Identification of a new C-23 metabolite in sterol degradation of <i>Mycobacterium</i> <i>neoaurum</i> HGMS2 and analysis of its metabolic pathways.

Jianxin HE; Xinlin Dong; Yongqi Huang; Shikui Song; Zhengding SU

Return

Identification of a new C-23 metabolite in sterol degradation of Mycobacterium neoaurum HGMS2 and analysis of its metabolic pathways.

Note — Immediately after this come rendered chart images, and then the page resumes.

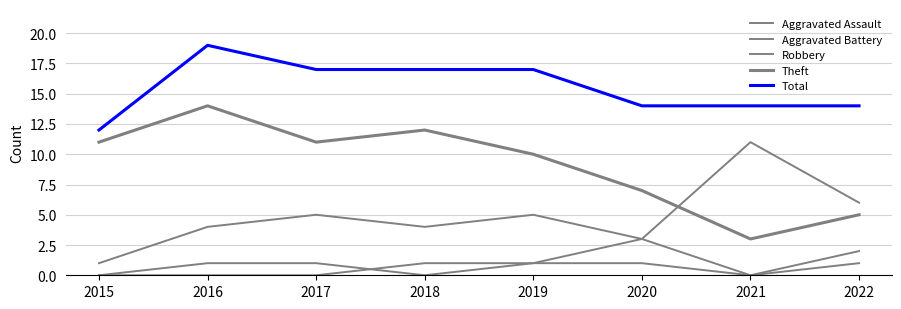

At which label does Aggravated Battery first exceed 1?

2020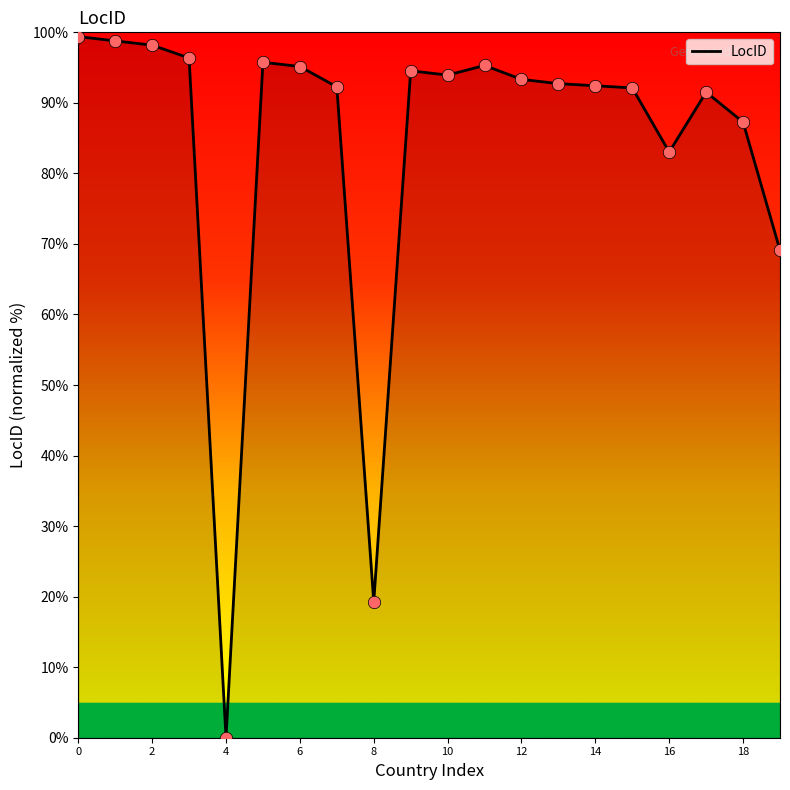

Between 16 and 14, which is larger?

14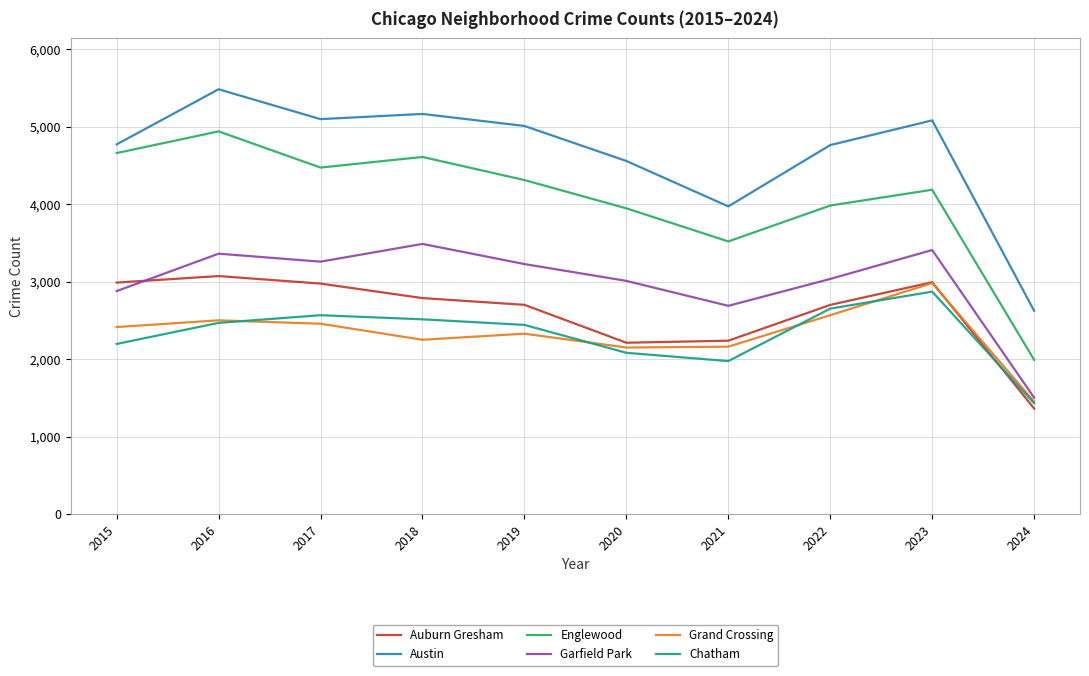

Between 2021 and 2023, which series saw the biggest shift?

Austin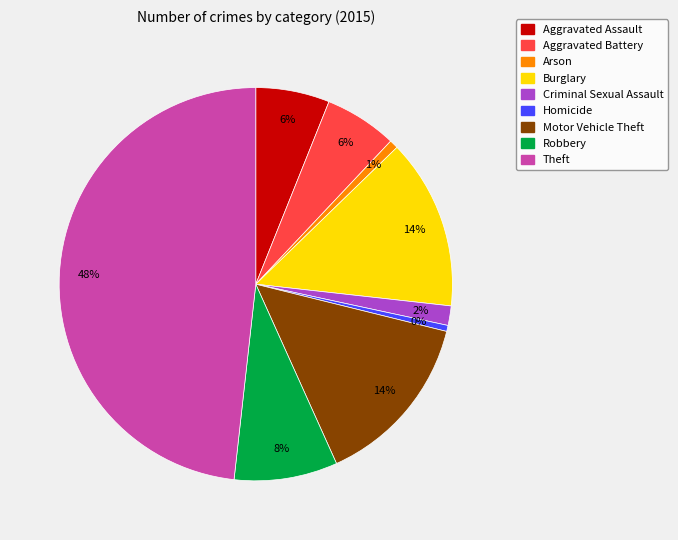

Does any single category account for the majority?

No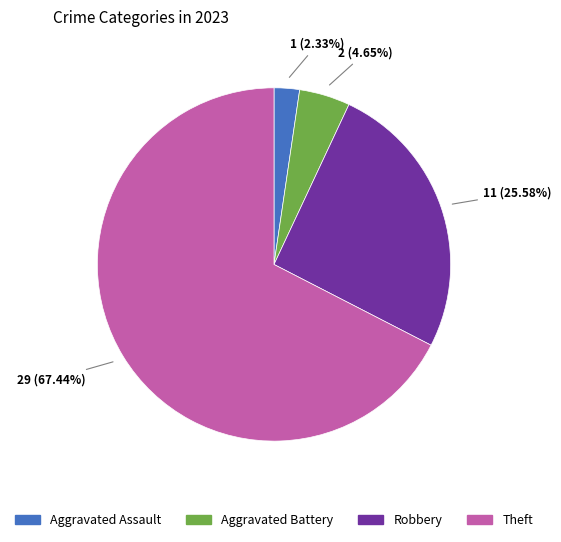

Is there any slice that represents more than half of the pie?

Yes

Author: Jianxin HE ¹ ; Xinlin DONG ¹ ; Yongqi HUANG ¹ ; Shikui SONG ¹ ; Zhengding SU ¹
Author Information

1. Department of Biological and Food Engineering, Hubei University of Technology, Wuhan 430068, Hubei, China.
Publication Type:Journal Article
Keywords: Mycobacterium neoaurum; C-23 steroid intermediate; fadA5; gene knockout; steroid drugs
MeSH: Mycobacterium/metabolism*; Phylogeny; Steroids/metabolism*; Metabolic Networks and Pathways; Sterols/metabolism*
From: Chinese Journal of Biotechnology 2023;39(11):4550-4562
CountryChina
Language:Chinese
Abstract: Mycobacterium neoaurum has the ability to produce steroidal intermediates known as 22-hydroxy-23, 24-bisnorchol-4-en-3-one (BA) upon the knockout of the genes for either the hydroxyacyl-CoA dehydrogenase (Hsd4A) or acyl-CoA thiolase (FadA5). In a previous study, we discovered a novel metabolite in the fermentation products when the fadA5 gene was deleted. This research aims to elucidate the metabolic pathway of this metabolite through structural identification, homologous sequence analysis of the fadA5 gene, phylogenetic tree analysis of M. neoaurum HGMS2, and gene knockout. Our findings revealed that the metabolite is a C23 metabolic intermediate, named 24-norchol-4-ene-3, 22-dione (designated as 3-OPD). It is formed when a thioesterase (TE) catalyzes the formation of a β-ketonic acid by removing CoA from the side chain of 3, 22-dioxo-25, 26-bisnorchol-4-ene-24-oyl CoA (22-O-BNC-CoA), followed by spontaneously undergoing decarboxylation. These results have the potential to contribute to the development of novel steroid intermediates.